▶ **AIM A**
In the records below, copy out the lines from the line with "orange semicircle: moved 1 px left, 1 px up" to the line with "black rectangle: moved 1 px left, 2 px down", including both of those lines. Leave the pictures out of your copy.

▶ **EXCERPT**
★ ★ ★ ★
The third episode is continuing the awesome streak started by the pilot. Both Jessica Lange and Susan Sarandon are wonderful in their scenes, and the latter especially gets to really develop her character into something interesting in this episode. For the first two, the balance has tipped slightly in favor of Lange’s Crawford: it’s the showier of the two roles, and Lange’s physical transformation is more drastic (the hair, the makeup, the eyebrows). For her part, Sarandon sidestepped much of Davis’ patented clipped speech (though it feels as if in this episode it’s stronger – “How nice,” she snaps at Hedda Hopper), and is more subdued. In “Mommie Dearest” she gets to explore many sides of her character’s personality, and does so with aplomb. As Victor Buono, Dominic Burgess is a find, while Kiernan Shipka is a brilliant sparring partner for Sarandon.
★ ★ ★ ★
▶ **AIM B**
According to the episode review, which actor plays Victor Buono?
★ ★ ★ ★
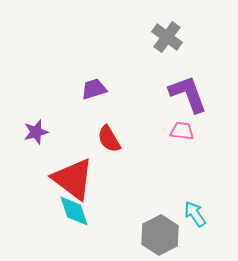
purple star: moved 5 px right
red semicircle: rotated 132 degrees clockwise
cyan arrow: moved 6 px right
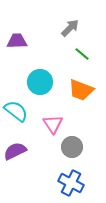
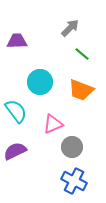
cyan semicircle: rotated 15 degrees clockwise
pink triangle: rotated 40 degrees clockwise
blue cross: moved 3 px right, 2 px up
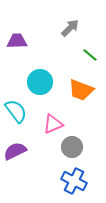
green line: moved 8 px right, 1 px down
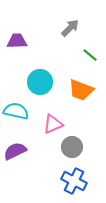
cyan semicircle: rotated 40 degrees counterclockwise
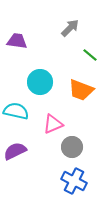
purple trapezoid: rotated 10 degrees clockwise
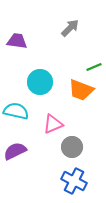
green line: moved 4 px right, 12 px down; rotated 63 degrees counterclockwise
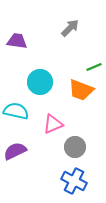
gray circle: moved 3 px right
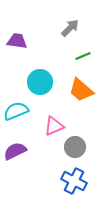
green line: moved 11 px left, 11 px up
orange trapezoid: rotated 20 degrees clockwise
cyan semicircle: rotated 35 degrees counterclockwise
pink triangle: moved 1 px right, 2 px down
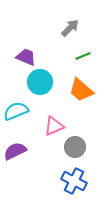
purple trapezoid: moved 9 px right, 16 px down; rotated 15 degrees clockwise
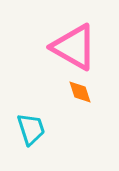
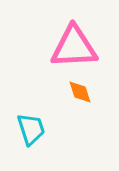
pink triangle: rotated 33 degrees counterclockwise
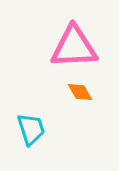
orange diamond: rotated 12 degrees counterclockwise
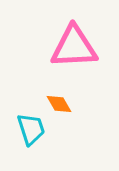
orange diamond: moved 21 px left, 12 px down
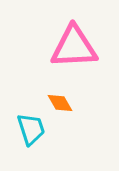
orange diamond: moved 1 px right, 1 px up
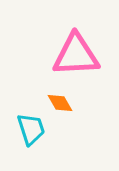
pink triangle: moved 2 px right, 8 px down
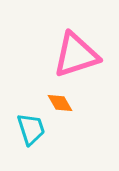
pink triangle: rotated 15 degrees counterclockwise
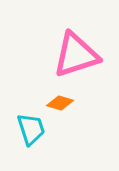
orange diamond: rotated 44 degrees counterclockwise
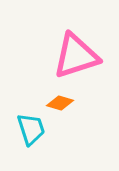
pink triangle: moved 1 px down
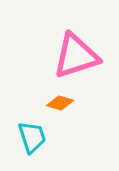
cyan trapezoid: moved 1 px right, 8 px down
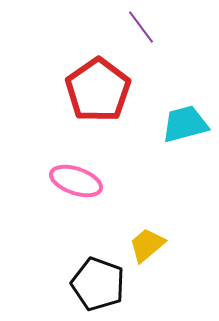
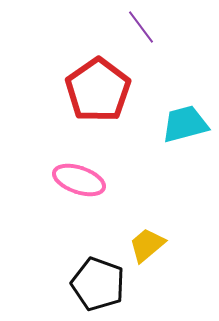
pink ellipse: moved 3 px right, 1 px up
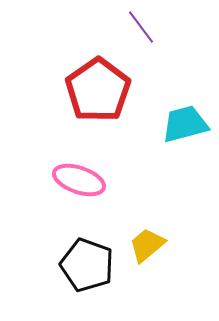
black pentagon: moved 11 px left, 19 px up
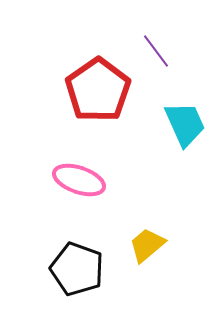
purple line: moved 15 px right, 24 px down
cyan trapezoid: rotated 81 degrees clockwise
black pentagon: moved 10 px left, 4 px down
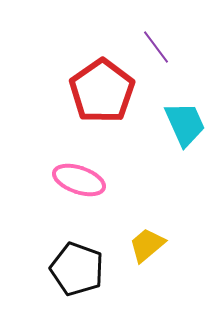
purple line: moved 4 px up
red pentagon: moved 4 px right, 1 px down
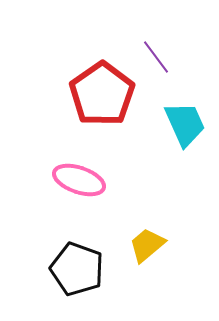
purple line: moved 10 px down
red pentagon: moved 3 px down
★ ★ ★ ★
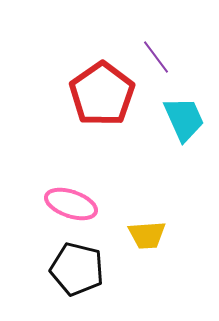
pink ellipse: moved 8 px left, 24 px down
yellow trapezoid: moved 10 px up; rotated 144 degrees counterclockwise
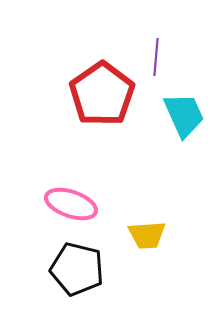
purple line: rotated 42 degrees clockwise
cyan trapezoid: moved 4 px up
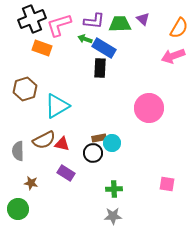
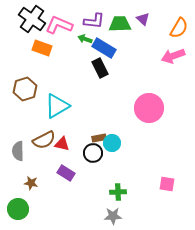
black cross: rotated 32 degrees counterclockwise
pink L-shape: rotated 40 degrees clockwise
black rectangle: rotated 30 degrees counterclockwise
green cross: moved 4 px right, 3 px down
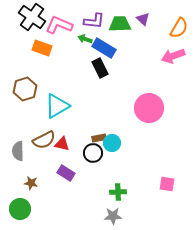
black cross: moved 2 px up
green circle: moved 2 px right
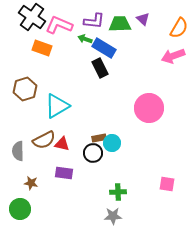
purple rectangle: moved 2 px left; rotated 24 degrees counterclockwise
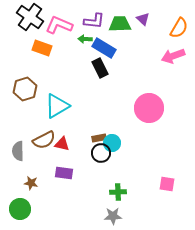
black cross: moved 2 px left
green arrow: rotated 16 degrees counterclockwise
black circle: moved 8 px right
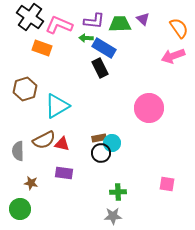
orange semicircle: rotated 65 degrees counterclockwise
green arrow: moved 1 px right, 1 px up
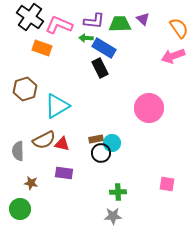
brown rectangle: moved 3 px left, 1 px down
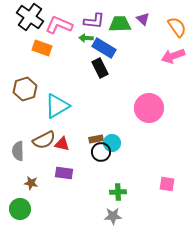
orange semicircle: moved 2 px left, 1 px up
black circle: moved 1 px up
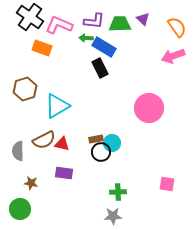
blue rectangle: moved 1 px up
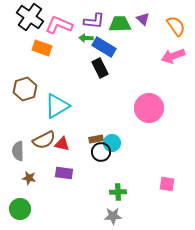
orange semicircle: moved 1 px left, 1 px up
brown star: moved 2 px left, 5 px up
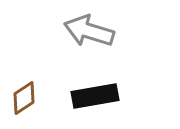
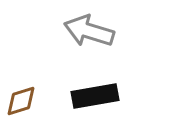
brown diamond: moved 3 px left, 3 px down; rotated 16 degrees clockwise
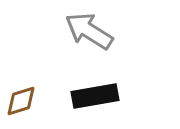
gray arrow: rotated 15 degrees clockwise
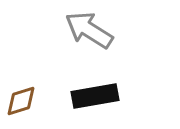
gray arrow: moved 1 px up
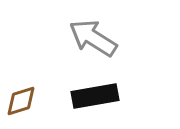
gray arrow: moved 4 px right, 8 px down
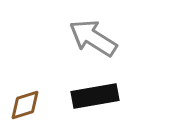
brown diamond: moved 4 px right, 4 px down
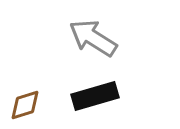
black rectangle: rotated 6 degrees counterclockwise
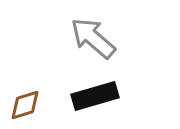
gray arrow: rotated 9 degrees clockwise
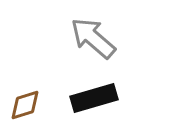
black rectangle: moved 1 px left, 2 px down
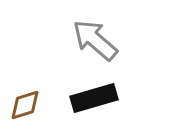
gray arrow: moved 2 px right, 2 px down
★ ★ ★ ★
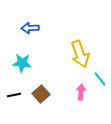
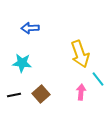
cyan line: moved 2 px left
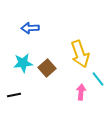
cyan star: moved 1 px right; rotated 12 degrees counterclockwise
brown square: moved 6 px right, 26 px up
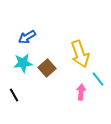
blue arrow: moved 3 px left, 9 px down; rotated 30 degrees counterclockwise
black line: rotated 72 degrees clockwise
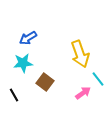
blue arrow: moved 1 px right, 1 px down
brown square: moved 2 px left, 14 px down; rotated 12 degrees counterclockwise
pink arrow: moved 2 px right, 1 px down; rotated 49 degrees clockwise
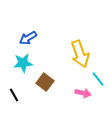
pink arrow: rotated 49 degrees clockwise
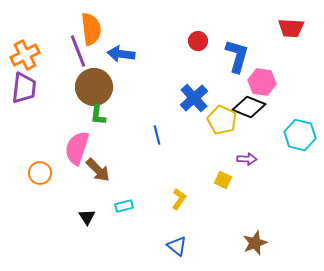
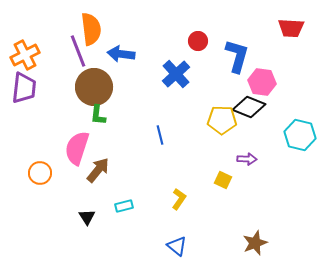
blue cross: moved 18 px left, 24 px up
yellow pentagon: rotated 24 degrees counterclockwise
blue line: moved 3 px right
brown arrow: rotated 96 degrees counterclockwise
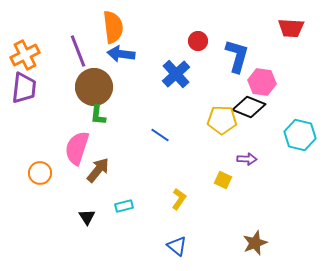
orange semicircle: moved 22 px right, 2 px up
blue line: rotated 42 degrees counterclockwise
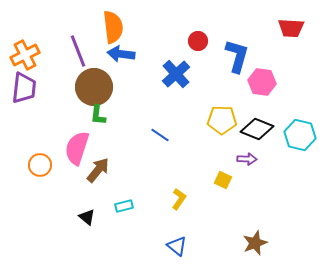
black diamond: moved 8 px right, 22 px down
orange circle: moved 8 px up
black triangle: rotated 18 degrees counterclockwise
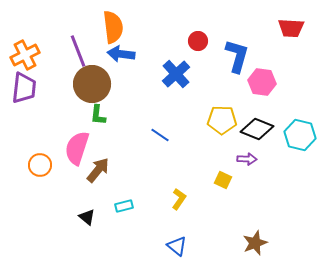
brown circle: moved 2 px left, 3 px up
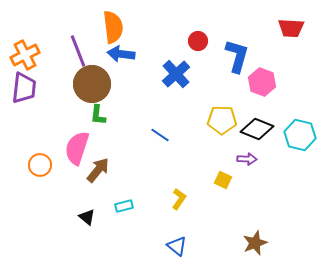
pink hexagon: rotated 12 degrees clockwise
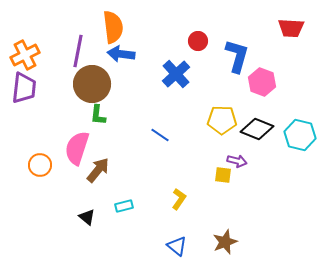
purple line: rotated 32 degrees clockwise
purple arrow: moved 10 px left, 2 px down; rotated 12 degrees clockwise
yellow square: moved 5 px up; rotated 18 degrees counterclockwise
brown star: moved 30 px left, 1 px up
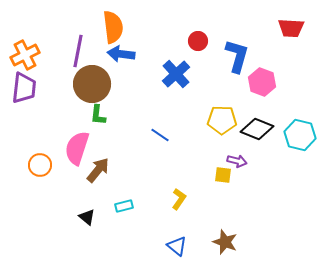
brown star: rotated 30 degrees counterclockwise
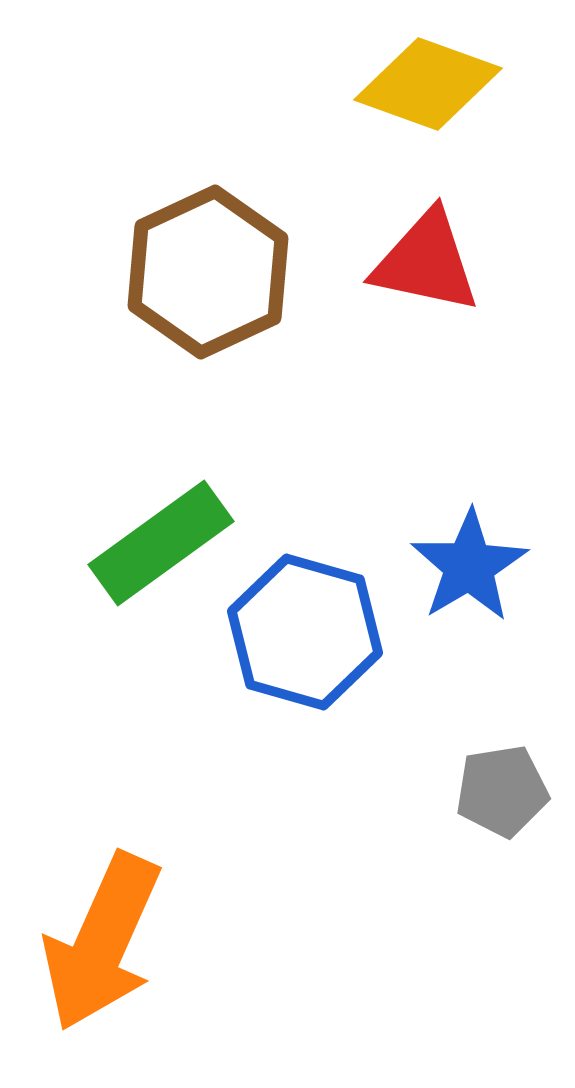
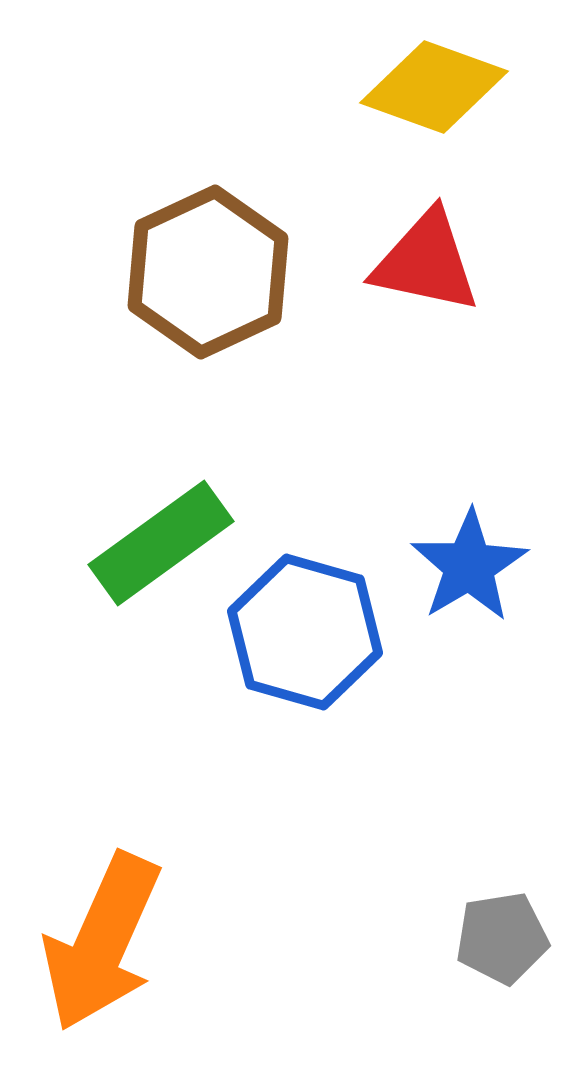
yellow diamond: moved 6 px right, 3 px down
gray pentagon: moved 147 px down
★ ★ ★ ★
▶ **EXERCISE OUTPUT A**
orange semicircle: moved 1 px left, 1 px up
brown star: moved 2 px left, 5 px up
brown diamond: moved 3 px left, 3 px down; rotated 16 degrees clockwise
gray arrow: rotated 15 degrees clockwise
gray arrow: moved 1 px up
gray arrow: moved 4 px right, 8 px down
brown diamond: moved 4 px right, 4 px down
black rectangle: rotated 6 degrees counterclockwise
gray arrow: rotated 9 degrees clockwise
black rectangle: moved 1 px left, 2 px down

▶ **EXERCISE OUTPUT B**
Dominic Burgess